Switch "Мақалалар" to "Статьи" in everything from the line containing "Фтизиопульмонология 02-2025" down to the line containing "תרבות ופנאי", and reproduce those lines with nothing else changed. Leave the pictures out of your answer.

+++ Data for review

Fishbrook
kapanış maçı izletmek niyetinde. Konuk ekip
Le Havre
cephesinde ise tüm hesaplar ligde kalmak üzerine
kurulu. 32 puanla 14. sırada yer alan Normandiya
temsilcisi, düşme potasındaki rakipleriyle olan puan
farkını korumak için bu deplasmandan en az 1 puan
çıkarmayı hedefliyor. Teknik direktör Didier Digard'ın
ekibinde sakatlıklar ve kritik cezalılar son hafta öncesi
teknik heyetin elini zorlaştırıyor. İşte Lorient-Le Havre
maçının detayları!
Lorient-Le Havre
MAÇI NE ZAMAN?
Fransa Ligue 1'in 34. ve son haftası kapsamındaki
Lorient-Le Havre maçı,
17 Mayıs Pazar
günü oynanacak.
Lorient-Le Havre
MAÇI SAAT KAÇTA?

++++++
+++ Data for review

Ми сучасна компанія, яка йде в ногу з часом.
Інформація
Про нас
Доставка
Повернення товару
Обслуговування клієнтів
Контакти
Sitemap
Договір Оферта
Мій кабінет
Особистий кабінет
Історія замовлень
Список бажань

++++++
+++ Data for review

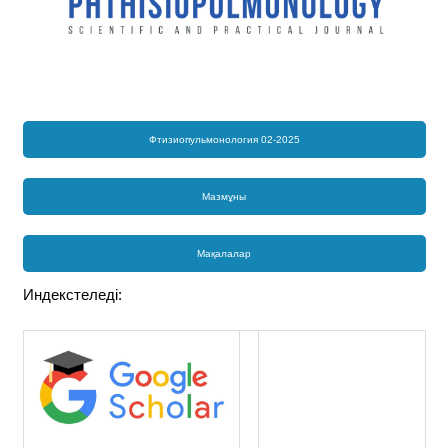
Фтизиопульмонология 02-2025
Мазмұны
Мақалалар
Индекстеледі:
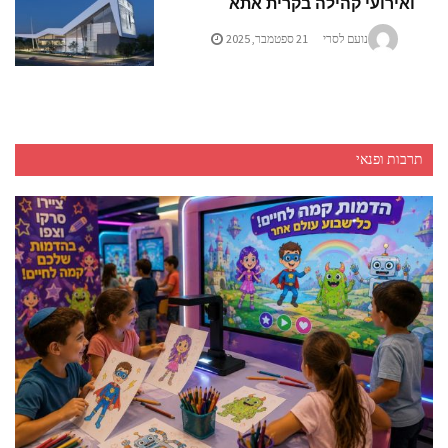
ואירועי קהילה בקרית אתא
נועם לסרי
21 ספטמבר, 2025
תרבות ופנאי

++++++

Expected answer:
Фтизиопульмонология 02-2025
Мазмұны
Статьи
Индекстеледі:
ואירועי קהילה בקרית אתא
נועם לסרי
21 ספטמבר, 2025
תרבות ופנאי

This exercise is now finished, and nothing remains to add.